About Barry E. Brenner MD PhD
Compassionate • Clever • Care
For decades, I served as a physician, educator, and mentor — training thousands of medical students and residents in emergency medicine and internal medicine across the country. My philosophy has always been simple: the best medicine happens when a physician truly knows the patient in front of them.
After years in academic leadership, residency program direction, and hospital-based practice, I chose to return to the style of medicine that inspired me from the start — careful thinking, hands-on examination, advanced diagnostics, and unhurried time with each patient.

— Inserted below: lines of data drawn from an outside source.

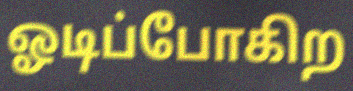
ஓடிப்போகிற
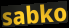
sabko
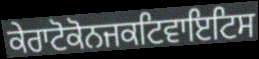
ਕੇਰਾਟੋਕੋਨਜਕਟਿਵਾਇਟਿਸ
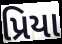
પ્રિયા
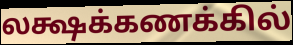
லக்ஷக்கணக்கில்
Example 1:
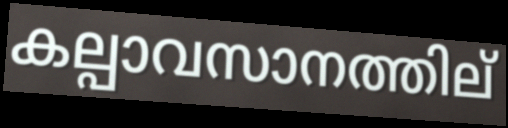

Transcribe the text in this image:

കല്പാവസാനത്തില്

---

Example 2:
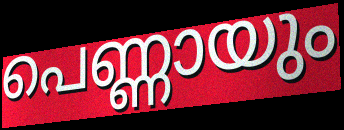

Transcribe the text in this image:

പെണ്ണായും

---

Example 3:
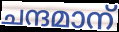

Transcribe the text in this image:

ചന്ദമാന്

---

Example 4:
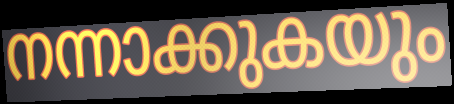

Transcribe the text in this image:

നന്നാക്കുകയും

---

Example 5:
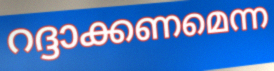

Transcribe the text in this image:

റദ്ദാക്കണമെന്ന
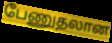
பேணுதலான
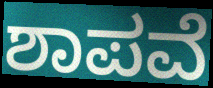
ಶಾಪವೆ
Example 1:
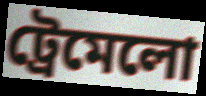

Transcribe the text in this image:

ট্রেমেলো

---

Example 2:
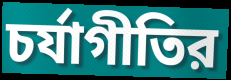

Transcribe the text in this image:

চর্যাগীতির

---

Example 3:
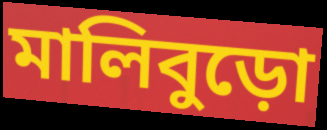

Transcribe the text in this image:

মালিবুড়ো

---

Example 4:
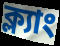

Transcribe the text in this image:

ক্ল্যাং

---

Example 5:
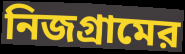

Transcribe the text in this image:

নিজগ্রামের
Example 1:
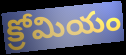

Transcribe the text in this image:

క్రోమియం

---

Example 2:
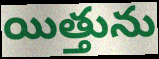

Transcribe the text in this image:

యిత్తును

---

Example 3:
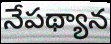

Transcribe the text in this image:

నేపథ్యాన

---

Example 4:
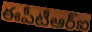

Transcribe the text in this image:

ఈపీటీఆర్ఐ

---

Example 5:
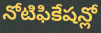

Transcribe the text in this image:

నోటిఫికేషన్లో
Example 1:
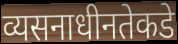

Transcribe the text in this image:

व्यसनाधीनतेकडे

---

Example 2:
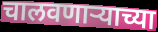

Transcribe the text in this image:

चालवणार्‍याच्या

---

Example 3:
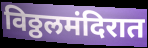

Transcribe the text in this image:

विठ्ठलमंदिरात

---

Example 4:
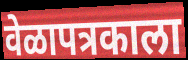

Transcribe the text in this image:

वेळापत्रकाला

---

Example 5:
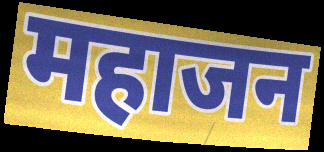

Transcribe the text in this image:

महाजन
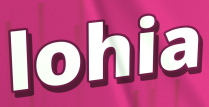
lohia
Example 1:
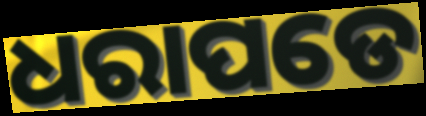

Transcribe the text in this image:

ଧରାପଡେ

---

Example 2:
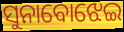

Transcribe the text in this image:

ସୁନାବୋଝେଇ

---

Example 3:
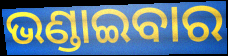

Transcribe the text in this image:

ଭଣ୍ଡାଇବାର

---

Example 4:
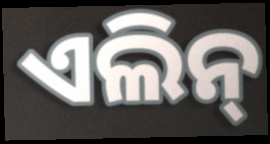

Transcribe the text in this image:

ଏଲିନ୍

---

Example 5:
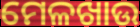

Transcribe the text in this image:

ମେଳଖାଉ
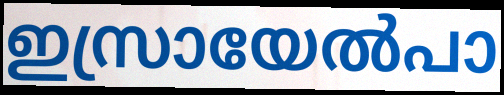
ഇസ്രായേൽപാ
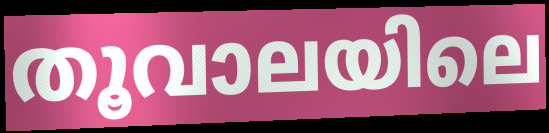
തൂവാലയിലെ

My practice brings together:
Compassion — the willingness to listen carefully and treat each patient as a person, not a chart
Clever diagnostics — thoughtful evaluation when symptoms are confusing or evidence is limited
Care that is personal, continuous, and based on the physician-patient relationship
I am proud of the physicians I’ve trained over the years, including my own son who is now in emergency medicine residency — a reminder of the values that brought me into medicine and the values that guide this practice.
For more than two decades, I had the privilege of training and mentoring residents in emergency medicine and internal medicine. Teaching was never just about initialed protocols alone; it was about teaching judgment, compassion under pressure, and learning to see the person - and often, the family behind the patient.
This conglomeration of their EKG’s and heartfelt thanks embodies trust, shared purpose, long nights, difficult decisions, and the extraordinary growth that occurs when physicians learn together.
From the heart I will miss training residents.
I am pivoting- translating the same depth of experience, clinical reasoning, and commitment to excellence into the care of my own patients, a practice that I have done before. The mission remains the same: to save lives, when possible, to relieve suffering always, and to help people live longer, healthier, and more meaningful lives - including my family, my patients, and myself.